● **Reading passage**:
• • • • •
I love what’s recorded (and sculpted) here as sound. There are behind-the-scenes stories about an impossible group emerging from the debris of lockdown and the tangles of inter-border bureaucracy (stories for another time). But also, to my ears as a listener, there’s something tricky and oblique about our music—an origami of fire music and improvisative mischief—knotted, folded-on-itself, and, at time, joyously vexed.
Yet, the feeling on-stage, it’s all near effortless ‘and then’s and ‘therefore’s; of effects and reactions, but also reframings and reflections and retroactions. We went, I think, to a lot of unexpected places in that one session.
So sit-back in your favorite sofa or beanbag, or, headphones ready, go for a wander and a walk, or maybe sit at the table with a good book, and enjoy the journey.
Fluid, pliable motion…. The synergy between them is electrifying….
— Corey Mwamba (Freeness, BBC Radio 3)
Blue-green iridescence
(Crunch and more scatter)
A vacuum of warning
The latest project from Korean-American guitarist, improviser and composer Han-earl Park, Gonggong 225088 is his trio with Argentinian saxophonist, composer and visual artist Camila Nebbia, and Greek drummer, improviser and sound artist Yorgos Dimitriadis. Based in Berlin, the group emerged, piece-by-piece, from the darkly hazy, collective dream of masks, remote work, and social distancing.
By turns light-as-a-feather, and heavy and prickly as a bucket of rusty nails, the music is of contradiction and ambiguity. Leaps into ’90s HatHut pastiche are followed by truckers-in-space-engine-rumbles; slow-crawls-from-the-swap of irony-free ‘bells’n’smells’ sound art followed by turns-turns-turns-on-a-dime mutant Free Funk. Gonggong 225088 find overlapping-through-time, All-You-Zombies guitar gestures; stompbox-assisted saxophone punk ventriloquisms; and hive-mind metallophone creatures that migrate across the stereo field.
• • • • •
● **Dataset section**:
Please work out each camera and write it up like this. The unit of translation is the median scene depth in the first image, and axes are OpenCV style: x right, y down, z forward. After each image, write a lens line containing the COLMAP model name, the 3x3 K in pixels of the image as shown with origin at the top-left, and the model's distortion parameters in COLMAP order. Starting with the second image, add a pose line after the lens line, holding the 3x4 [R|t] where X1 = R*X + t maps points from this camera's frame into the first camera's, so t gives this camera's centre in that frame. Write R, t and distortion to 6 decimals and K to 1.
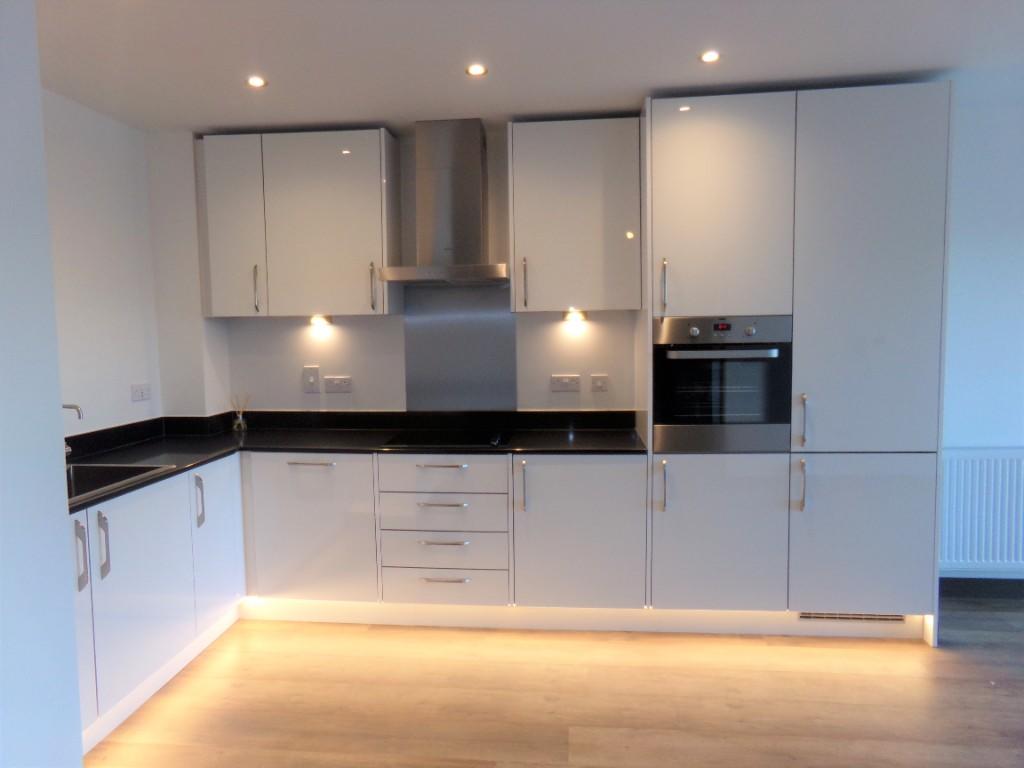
lens RADIAL K [[693.9, 0, 510.7], [0, 693.9, 377.3], [0, 0, 1]] dist [-0.007250, 0.005522]
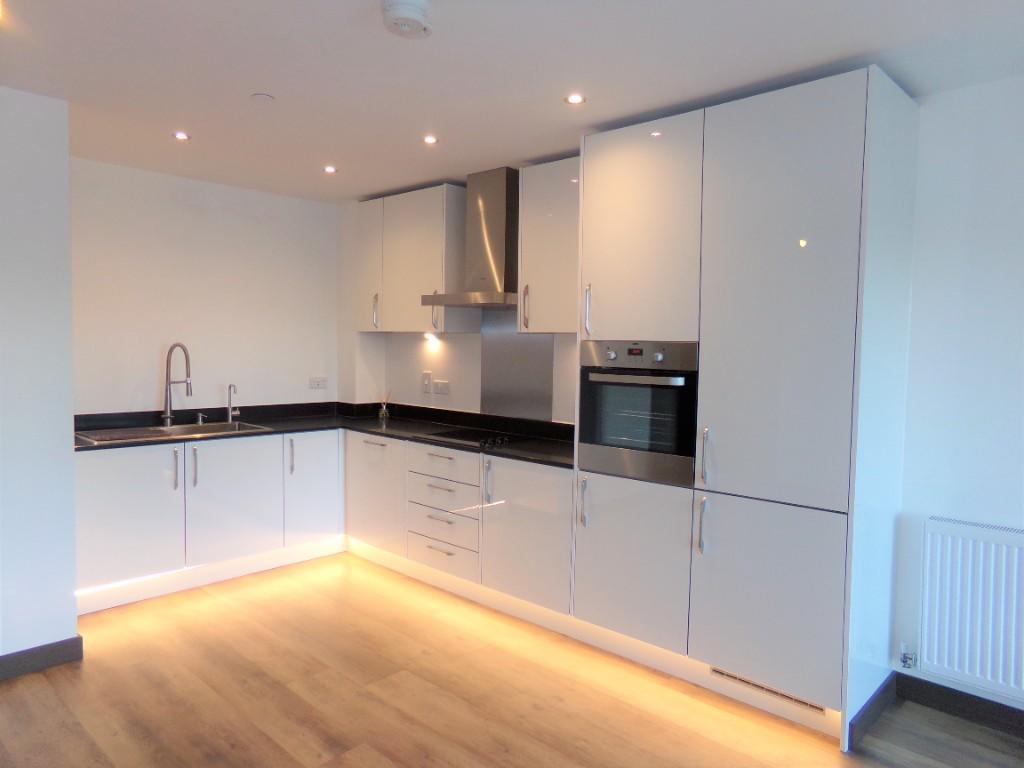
• • • • •
● **Instructions for the task**:
From the album notes, copy word for word the passage starting with "I love what’s" and going on through "time, joyously vexed.". The lines have no part in this.

● **Response to this exercise**:
I love what’s recorded (and sculpted) here as sound. There are behind-the-scenes stories about an impossible group emerging from the debris of lockdown and the tangles of inter-border bureaucracy (stories for another time). But also, to my ears as a listener, there’s something tricky and oblique about our music—an origami of fire music and improvisative mischief—knotted, folded-on-itself, and, at time, joyously vexed.